(COMPITO DA SVOLGERE)
Riporta tutto il brano sulla perimplantite da "Il laser, ormai, è" giù fino a "scoprire l’impianto sommerso.", sostituendo "laser" con "strumento laser".

Innanzitutto partiamo da un presupposto, la perimplantite, così come la parodontite, ha origine batterica da cui si ha l’infiammazione.

La progressiva necrosi dei tessuti molli colpiti e il riassorbimento dell’osso alveolare che, a sua volta, provoca instabilità sia della radice naturale del dente sia dell’impianto dentale che è quindi destinato al fallimento così come il dente naturale è destinato a cadere anche se perfettamente sano.

La cura della perimplantite non si realizza attraverso un’unica terapia bensì coinvolge più procedure che, realizzate insieme, permettono la completa guarigione e di salvare l’impianto.

Il laser, ormai, è uno strumento molto diffuso in ambito odontoiatrico ed anche l’implantologia ne fa largo uso.

Nei casi di perimplantite, il laser serve per migliorare od approfondire la bonifica dei tessuti molli colpiti dalla patologia così come la superficie degli impianti che, essendo sempre più rugosa, permette ai batteri di insediarsi e di sottrarsi alla decontaminazione manuale oppure a mezzo di strumenti meccanici come i-Brush, una sorta di spazzola a setole in acciaio inossidabile molto piccole, capace di ripulire la superficie dell’impianto dentale senza graffiarla e senza la necessità di ricorrere alla chirurgia per scoprire l’impianto sommerso.

(DATI FORNITI)
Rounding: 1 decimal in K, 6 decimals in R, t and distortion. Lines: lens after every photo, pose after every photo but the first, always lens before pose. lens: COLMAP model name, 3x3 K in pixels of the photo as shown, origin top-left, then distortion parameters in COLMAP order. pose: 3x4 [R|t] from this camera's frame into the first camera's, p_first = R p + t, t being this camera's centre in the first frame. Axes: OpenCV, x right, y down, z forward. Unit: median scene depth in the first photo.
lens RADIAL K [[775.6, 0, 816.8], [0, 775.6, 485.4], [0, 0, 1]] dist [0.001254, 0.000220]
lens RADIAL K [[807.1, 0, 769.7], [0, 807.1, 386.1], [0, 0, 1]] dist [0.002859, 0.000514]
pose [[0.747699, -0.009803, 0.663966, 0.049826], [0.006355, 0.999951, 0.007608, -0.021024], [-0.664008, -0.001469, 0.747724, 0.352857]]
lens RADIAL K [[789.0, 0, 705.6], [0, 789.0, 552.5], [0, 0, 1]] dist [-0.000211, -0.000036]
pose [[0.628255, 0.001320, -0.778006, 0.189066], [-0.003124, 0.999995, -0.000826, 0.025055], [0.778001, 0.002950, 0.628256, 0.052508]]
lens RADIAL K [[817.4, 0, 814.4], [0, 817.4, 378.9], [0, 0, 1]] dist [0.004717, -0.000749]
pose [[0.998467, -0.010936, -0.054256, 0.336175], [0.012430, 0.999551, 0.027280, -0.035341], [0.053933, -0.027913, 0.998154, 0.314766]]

--

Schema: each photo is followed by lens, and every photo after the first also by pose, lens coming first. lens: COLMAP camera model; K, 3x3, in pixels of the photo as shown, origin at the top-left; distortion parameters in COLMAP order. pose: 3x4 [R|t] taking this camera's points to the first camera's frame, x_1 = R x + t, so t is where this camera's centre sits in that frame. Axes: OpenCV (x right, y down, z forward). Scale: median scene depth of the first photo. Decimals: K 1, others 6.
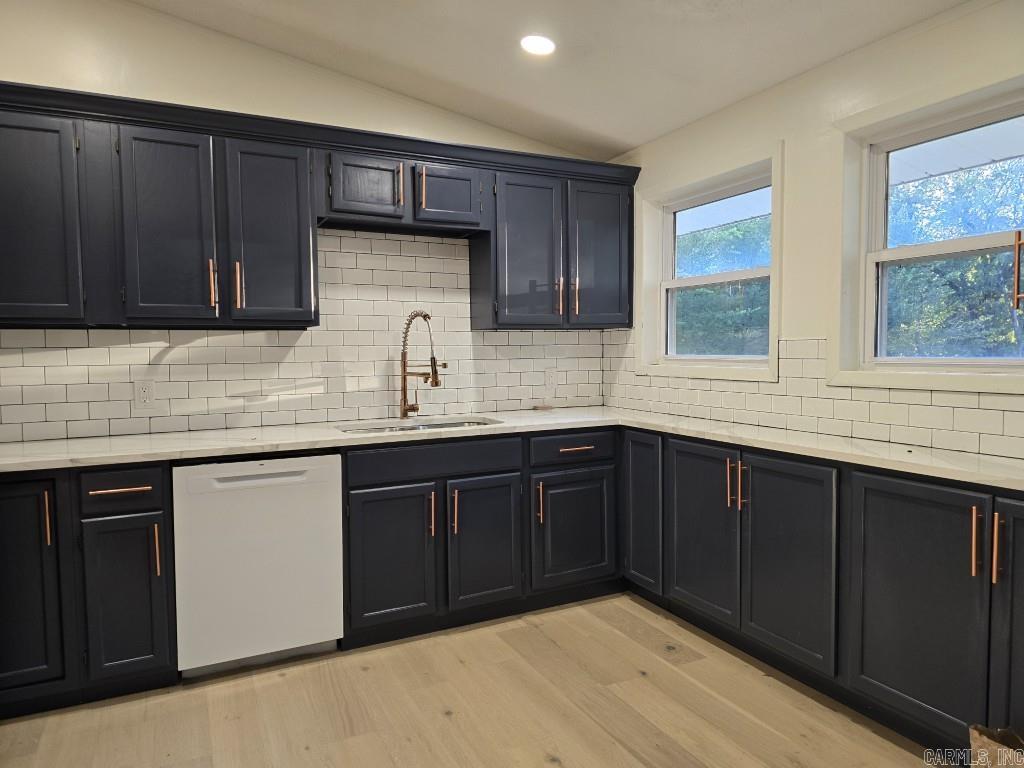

--

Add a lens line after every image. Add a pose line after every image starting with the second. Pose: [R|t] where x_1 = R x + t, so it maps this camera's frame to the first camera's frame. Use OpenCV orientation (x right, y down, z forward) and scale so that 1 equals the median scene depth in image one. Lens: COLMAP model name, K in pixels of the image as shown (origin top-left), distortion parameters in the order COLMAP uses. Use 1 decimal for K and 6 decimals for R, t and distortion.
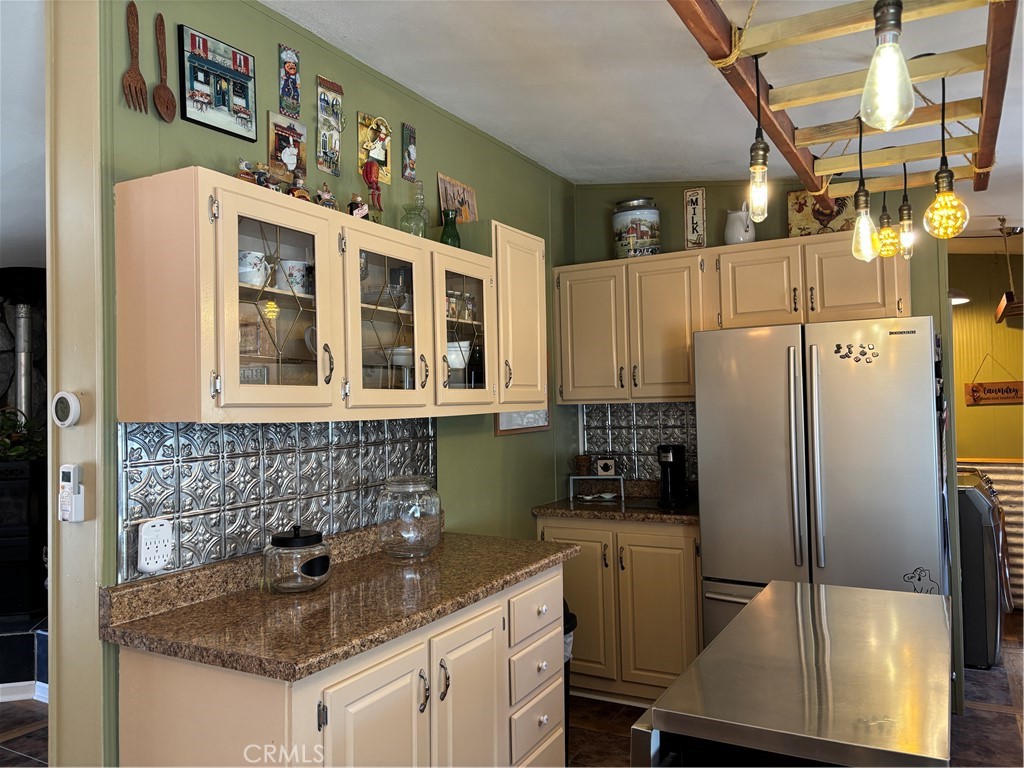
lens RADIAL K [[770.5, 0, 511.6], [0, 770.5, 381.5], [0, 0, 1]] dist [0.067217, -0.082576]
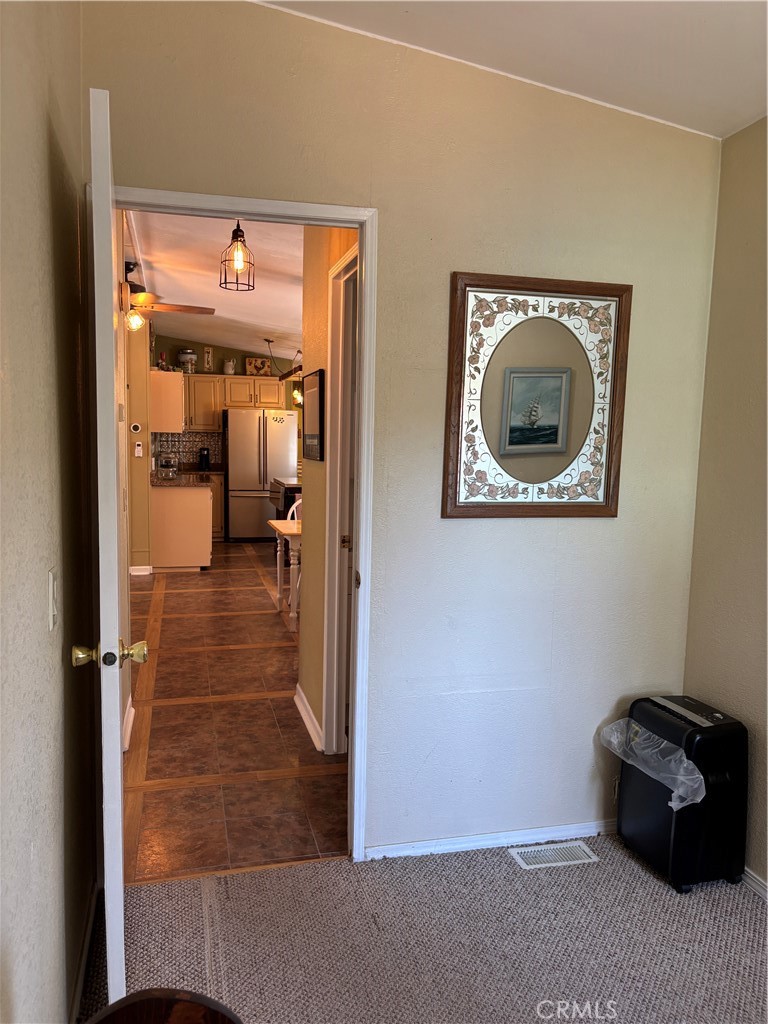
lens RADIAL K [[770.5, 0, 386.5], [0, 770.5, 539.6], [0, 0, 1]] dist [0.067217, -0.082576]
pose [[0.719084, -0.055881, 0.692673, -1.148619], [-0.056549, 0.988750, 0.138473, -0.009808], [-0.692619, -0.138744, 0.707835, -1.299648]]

(RISULTATO QUI SOTTO)
Il strumento laser, ormai, è uno strumento molto diffuso in ambito odontoiatrico ed anche l’implantologia ne fa largo uso.

Nei casi di perimplantite, il strumento laser serve per migliorare od approfondire la bonifica dei tessuti molli colpiti dalla patologia così come la superficie degli impianti che, essendo sempre più rugosa, permette ai batteri di insediarsi e di sottrarsi alla decontaminazione manuale oppure a mezzo di strumenti meccanici come i-Brush, una sorta di spazzola a setole in acciaio inossidabile molto piccole, capace di ripulire la superficie dell’impianto dentale senza graffiarla e senza la necessità di ricorrere alla chirurgia per scoprire l’impianto sommerso.